Je connais des gens qui ont été touchés par le virus, certains ont guéri, d'autres sont morts. Un médecin qu'on connaît bien est décédé, après avoir aidé de nombreuses personnes.
Ming
chinoise confinée à Wuhan

"Je dois avouer que chaque jour, quand je me réveille, je regarde les chiffres du coronavirus", confie la jeune femme. "Ces derniers temps, il y a beaucoup moins de décès, c'est très encourageant. On entend parler de villes qui ne sont plus sous quarantaine, ça nous donne de l'espoir. Tous les jours, je fais des calculs pour savoir quand je pourrai sortir."

Savoir quelles entreprises vont résister

Une attente interminable, qui commence à peser lourdement sur les habitants. "Je m'inquiète pour l'état psychologique des Wuhanais. Au départ, on parlait beaucoup, mais désormais, on se parle de moins en moins sur WeChat. Cela me donne une impression de faux calme." Le gouvernement chinois a d'ailleurs mis en place un service de consultation psychologique par téléphone. "Ils reçoivent des centaines d'appels par jour, surtout des gens qui sont confinés seuls chez eux", affirme Ming.
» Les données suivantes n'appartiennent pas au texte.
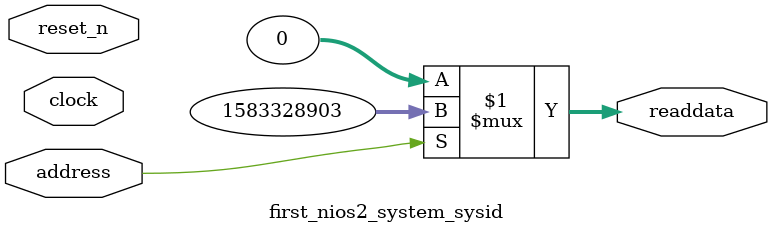
<source format=v>



// synthesis translate_off
`timescale 1ns / 1ps
// synthesis translate_on

// turn off superfluous verilog processor warnings 
// altera message_level Level1 
// altera message_off 10034 10035 10036 10037 10230 10240 10030 

module first_nios2_system_sysid (
               // inputs:
                address,
                clock,
                reset_n,

               // outputs:
                readdata
             )
;

  output  [ 31: 0] readdata;
  input            address;
  input            clock;
  input            reset_n;

  wire    [ 31: 0] readdata;
  //control_slave, which is an e_avalon_slave
  assign readdata = address ? 1583328903 : 0;

endmodule



</source>
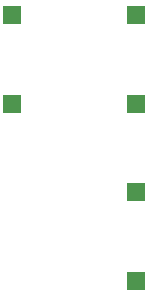
<source format=gbr>
%TF.GenerationSoftware,KiCad,Pcbnew,8.0.8*%
%TF.CreationDate,2025-07-15T17:27:57-07:00*%
%TF.ProjectId,Map Lights,4d617020-4c69-4676-9874-732e6b696361,rev?*%
%TF.SameCoordinates,Original*%
%TF.FileFunction,Paste,Bot*%
%TF.FilePolarity,Positive*%
%FSLAX46Y46*%
G04 Gerber Fmt 4.6, Leading zero omitted, Abs format (unit mm)*
G04 Created by KiCad (PCBNEW 8.0.8) date 2025-07-15 17:27:57*
%MOMM*%
%LPD*%
G01*
G04 APERTURE LIST*
%ADD10R,1.500000X1.500000*%
G04 APERTURE END LIST*
D10*
%TO.C,DV*%
X165500000Y-88000000D03*
%TD*%
%TO.C,CI*%
X165500000Y-95500000D03*
%TD*%
%TO.C,RW*%
X155000000Y-80500000D03*
%TD*%
%TO.C,JT*%
X165500000Y-103000000D03*
%TD*%
%TO.C,YM*%
X155000000Y-88000000D03*
%TD*%
%TO.C,SQ*%
X165500000Y-80500000D03*
%TD*%
M02*

</source>
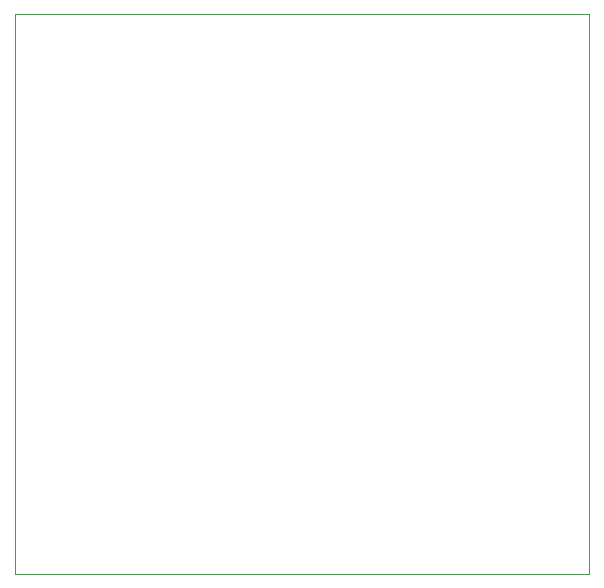
<source format=gbr>
%TF.GenerationSoftware,KiCad,Pcbnew,(5.1.10)-1*%
%TF.CreationDate,2021-07-24T11:50:19+02:00*%
%TF.ProjectId,pcb-esp32-power,7063622d-6573-4703-9332-2d706f776572,rev?*%
%TF.SameCoordinates,Original*%
%TF.FileFunction,Profile,NP*%
%FSLAX46Y46*%
G04 Gerber Fmt 4.6, Leading zero omitted, Abs format (unit mm)*
G04 Created by KiCad (PCBNEW (5.1.10)-1) date 2021-07-24 11:50:19*
%MOMM*%
%LPD*%
G01*
G04 APERTURE LIST*
%TA.AperFunction,Profile*%
%ADD10C,0.050000*%
%TD*%
G04 APERTURE END LIST*
D10*
X126365000Y-134000000D02*
X126365000Y-86614000D01*
X175000000Y-86614000D02*
X126365000Y-86614000D01*
X175000000Y-86614000D02*
X175000000Y-134000000D01*
X126365000Y-134000000D02*
X175000000Y-134000000D01*
M02*

</source>
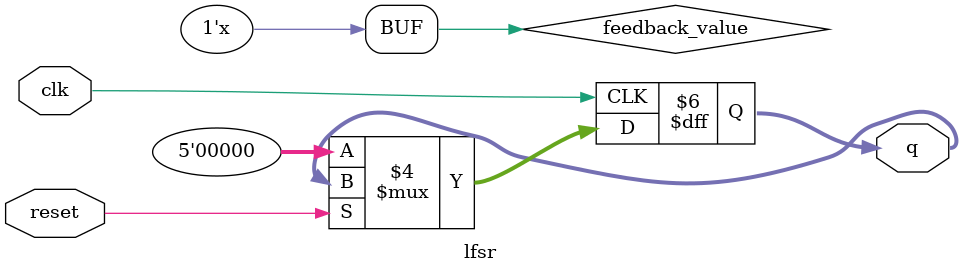
<source format=v>
module lfsr( 
    input clk,
    input reset,
    output [4:0] q
); 
reg [4:0] r_reg;
wire [4:0] r_next;
wire feedback_value;
// on reset set the value of r_reg to 1
// otherwise assign r_next to r_reg
// assign the xor of bit positions 2 and 4 of r_reg to feedback_value
// assign feedback concatenated with 4 most significant bits of r_reg to r_next
// assign r_reg to the output q
// Use the muldiv module to obtain the multiply of r_reg and abcdefg
// assign binary ABCDEG = E-h generation of the module
assign feedback_value=xor1[2]^xor1[4];


always @(posedge clk or posedge reset)
begin 
	if (reset)
	begin 
	r_reg <= 'hA;
	end
	else 
	begin 
	r_reg <= r_next;
	q <= 'h0;
	end
end

// assign rnext as the next value of r
assign r_next = xor1 ^ r_reg;
// Outputs (q)

endmodule

</source>
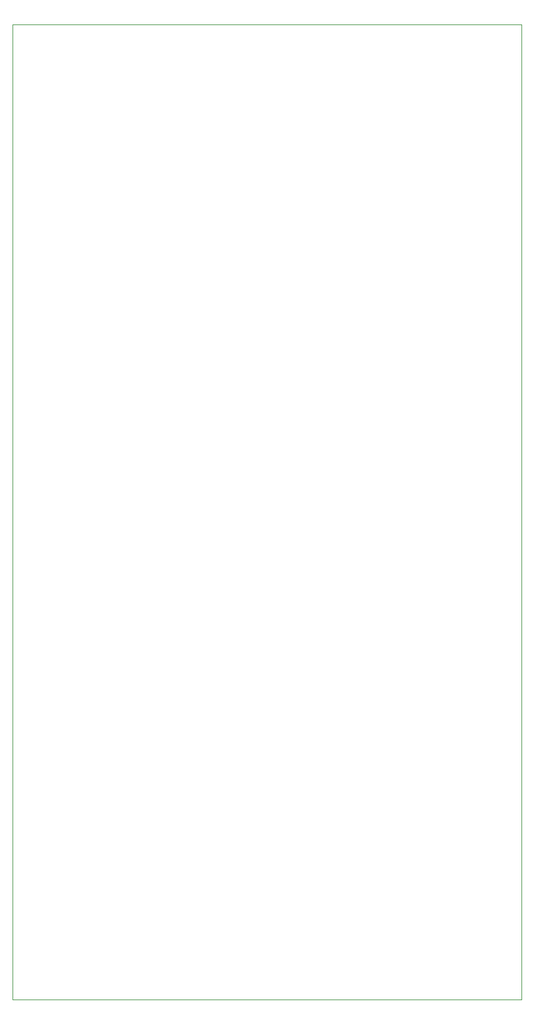
<source format=gbr>
G04 #@! TF.FileFunction,Profile,NP*
%FSLAX46Y46*%
G04 Gerber Fmt 4.6, Leading zero omitted, Abs format (unit mm)*
G04 Created by KiCad (PCBNEW 0.201511171411+6319~30~ubuntu15.04.1-product) date Wed 18 Nov 2015 02:30:17 PM CET*
%MOMM*%
G01*
G04 APERTURE LIST*
%ADD10C,0.100000*%
%ADD11C,0.025400*%
G04 APERTURE END LIST*
D10*
D11*
X174625000Y-157353000D02*
X171221400Y-157353000D01*
X174625000Y-25781000D02*
X174625000Y-157353000D01*
X171246800Y-25781000D02*
X174625000Y-25781000D01*
X105943400Y-25781000D02*
X106337100Y-25781000D01*
X105943400Y-157353000D02*
X105943400Y-25781000D01*
X171221400Y-157353000D02*
X105943400Y-157353000D01*
X106324400Y-25781000D02*
X171221400Y-25781000D01*
M02*

</source>
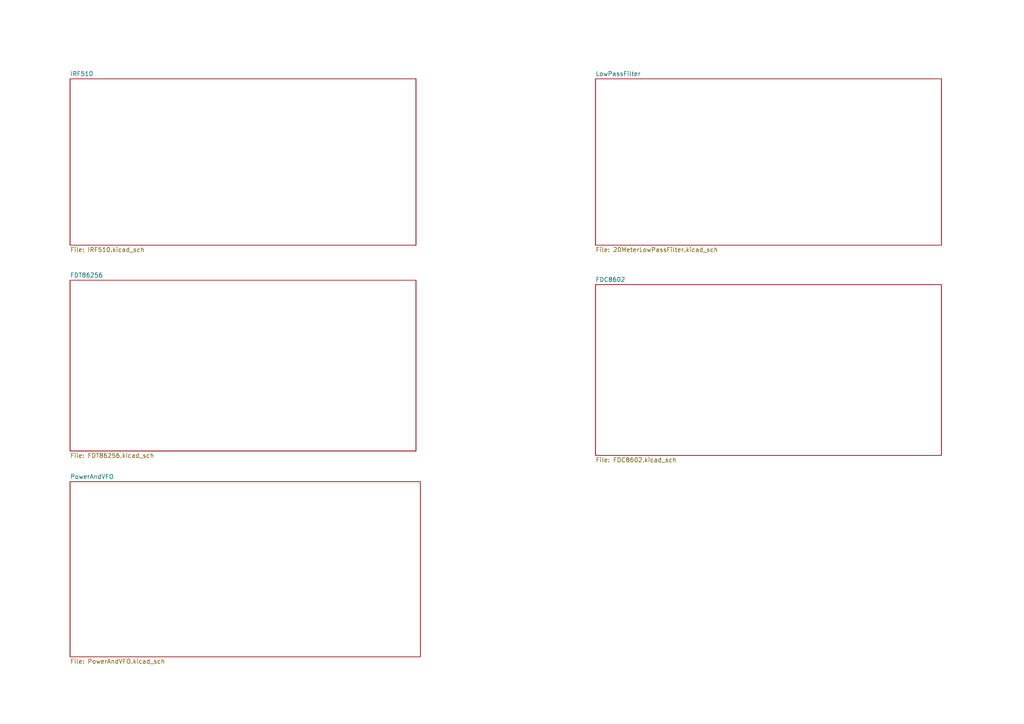
<source format=kicad_sch>
(kicad_sch (version 20230121) (generator eeschema)

  (uuid 4eeb911c-75f4-4119-b54f-fc9266b9abf0)

  (paper "A4")

  


  (sheet (at 20.32 139.7) (size 101.6 50.8) (fields_autoplaced)
    (stroke (width 0.1524) (type solid))
    (fill (color 0 0 0 0.0000))
    (uuid 204ca3ab-d207-410f-930a-76704dfa57fb)
    (property "Sheetname" "PowerAndVFO" (at 20.32 138.9884 0)
      (effects (font (size 1.27 1.27)) (justify left bottom))
    )
    (property "Sheetfile" "PowerAndVFO.kicad_sch" (at 20.32 191.0846 0)
      (effects (font (size 1.27 1.27)) (justify left top))
    )
    (instances
      (project "RFPowerAmp"
        (path "/4eeb911c-75f4-4119-b54f-fc9266b9abf0" (page "6"))
      )
    )
  )

  (sheet (at 172.72 82.55) (size 100.33 49.53) (fields_autoplaced)
    (stroke (width 0.1524) (type solid))
    (fill (color 0 0 0 0.0000))
    (uuid 7475b1bb-dd5f-4ae3-b5b4-dfd759e764bd)
    (property "Sheetname" "FDC8602" (at 172.72 81.8384 0)
      (effects (font (size 1.27 1.27)) (justify left bottom))
    )
    (property "Sheetfile" "FDC8602.kicad_sch" (at 172.72 132.6646 0)
      (effects (font (size 1.27 1.27)) (justify left top))
    )
    (instances
      (project "RFPowerAmp"
        (path "/4eeb911c-75f4-4119-b54f-fc9266b9abf0" (page "5"))
      )
    )
  )

  (sheet (at 20.32 81.28) (size 100.33 49.53) (fields_autoplaced)
    (stroke (width 0.1524) (type solid))
    (fill (color 0 0 0 0.0000))
    (uuid 86dacbc1-7328-4d68-a450-65c4e3f9befd)
    (property "Sheetname" "FDT86256" (at 20.32 80.5684 0)
      (effects (font (size 1.27 1.27)) (justify left bottom))
    )
    (property "Sheetfile" "FDT86256.kicad_sch" (at 20.32 131.3946 0)
      (effects (font (size 1.27 1.27)) (justify left top))
    )
    (instances
      (project "RFPowerAmp"
        (path "/4eeb911c-75f4-4119-b54f-fc9266b9abf0" (page "4"))
      )
    )
  )

  (sheet (at 20.32 22.86) (size 100.33 48.26) (fields_autoplaced)
    (stroke (width 0.1524) (type solid))
    (fill (color 0 0 0 0.0000))
    (uuid a2817ae9-94f7-402a-9f05-6ccca944baee)
    (property "Sheetname" "IRF510" (at 20.32 22.1484 0)
      (effects (font (size 1.27 1.27)) (justify left bottom))
    )
    (property "Sheetfile" "IRF510.kicad_sch" (at 20.32 71.7046 0)
      (effects (font (size 1.27 1.27)) (justify left top))
    )
    (instances
      (project "RFPowerAmp"
        (path "/4eeb911c-75f4-4119-b54f-fc9266b9abf0" (page "2"))
      )
    )
  )

  (sheet (at 172.72 22.86) (size 100.33 48.26) (fields_autoplaced)
    (stroke (width 0.1524) (type solid))
    (fill (color 0 0 0 0.0000))
    (uuid c5c7dfab-f186-4bc2-9900-1a2e1f7b9b94)
    (property "Sheetname" "LowPassFilter" (at 172.72 22.1484 0)
      (effects (font (size 1.27 1.27)) (justify left bottom))
    )
    (property "Sheetfile" "20MeterLowPassFilter.kicad_sch" (at 172.72 71.7046 0)
      (effects (font (size 1.27 1.27)) (justify left top))
    )
    (instances
      (project "RFPowerAmp"
        (path "/4eeb911c-75f4-4119-b54f-fc9266b9abf0" (page "3"))
      )
    )
  )

  (sheet_instances
    (path "/" (page "1"))
  )
)

</source>
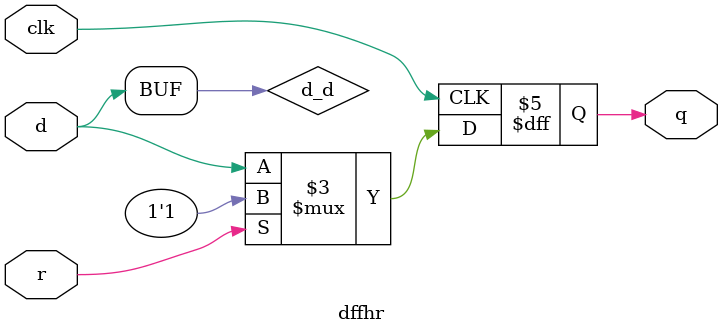
<source format=v>

module dffhr (d, r, clk, q);
  parameter WIDTH = 1;
  input 			r;
  input 			clk;
  input 	[WIDTH-1:0] 	d;
  output 	[WIDTH-1:0] 	q;
  reg 		[WIDTH-1:0] 	q;
   wire [WIDTH-1:0] 		d_d;
   assign #0 			d_d=d;
   
  always @ (posedge clk) 
    if ( r ) 
      q <= {WIDTH{1'b1}};
    else
      q <= d_d;

endmodule // dffhr



</source>
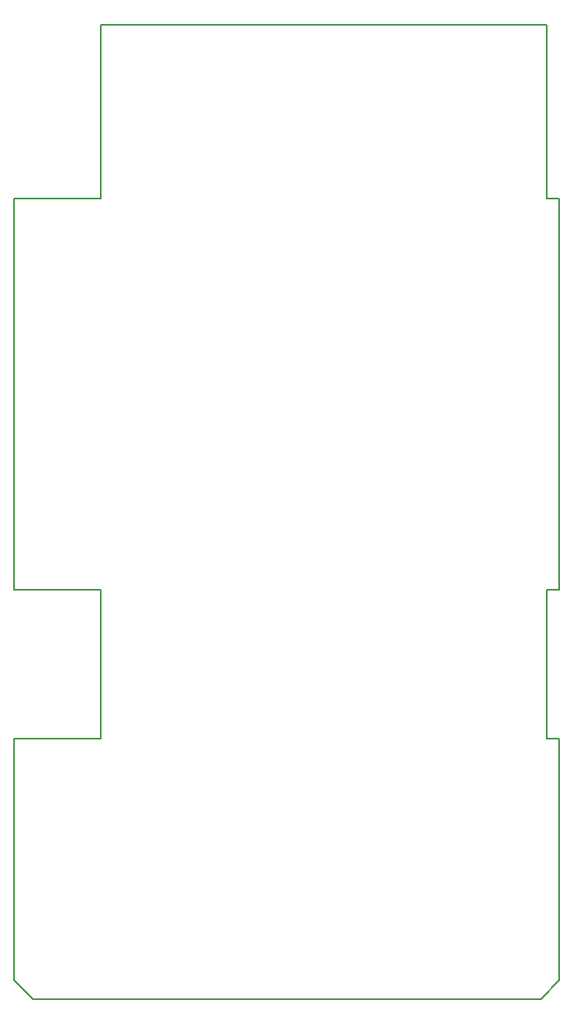
<source format=gm1>
G04 #@! TF.GenerationSoftware,KiCad,Pcbnew,6.0.4+dfsg-1+b1*
G04 #@! TF.CreationDate,2022-05-03T02:32:59+03:00*
G04 #@! TF.ProjectId,yatabaza-keyboard,79617461-6261-47a6-912d-6b6579626f61,rev?*
G04 #@! TF.SameCoordinates,Original*
G04 #@! TF.FileFunction,Profile,NP*
%FSLAX46Y46*%
G04 Gerber Fmt 4.6, Leading zero omitted, Abs format (unit mm)*
G04 Created by KiCad (PCBNEW 6.0.4+dfsg-1+b1) date 2022-05-03 02:32:59*
%MOMM*%
%LPD*%
G01*
G04 APERTURE LIST*
G04 #@! TA.AperFunction,Profile*
%ADD10C,0.150000*%
G04 #@! TD*
G04 APERTURE END LIST*
D10*
X74930000Y-38100000D02*
X76200000Y-38100000D01*
X76200000Y-78105000D01*
X74930000Y-78105000D01*
X74930000Y-93345000D01*
X76200000Y-93345000D01*
X76200000Y-118110000D01*
X74295000Y-120015000D01*
X22225000Y-120015000D01*
X20320000Y-118110000D01*
X20320000Y-93345000D01*
X29210000Y-93345000D01*
X29210000Y-78105000D01*
X20320000Y-78105000D01*
X20320000Y-38100000D01*
X29210000Y-38100000D01*
X29210000Y-20320000D01*
X74930000Y-20320000D01*
X74930000Y-38100000D01*
M02*

</source>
L'épidémie de coronavirus et le confinement a aussi entraîné de nombreux bouleversements dans les manières de travailler et de consommer. "Des entreprises et même des indépendants ont essayé de trouver des solutions, comme se lancer dans le e-commerce pour continuer à vendre leurs produits. C'est le cas d'un groupe de designers, qui commercialisent leurs produits sur WeChat. En quelques heures, ils ont eu des centaines de commandes."

"Toutefois, j'ai aussi entendu parlé d'entreprises qui ont fait faillite, et de personnes qui ne reçoivent plus leur salaire. C'est le problème numéro 1 en ce moment, savoir quelles entreprises vont résister", précise la designer.

Ming attend de pouvoir enfin rentrer chez elle, en France. "Mais avant cela, j'attends surtout de pouvoir sortir dans la rue, de pouvoir voir ma famille. On se parle sur WeChat, mais j'ai hâte de les voir en vrai."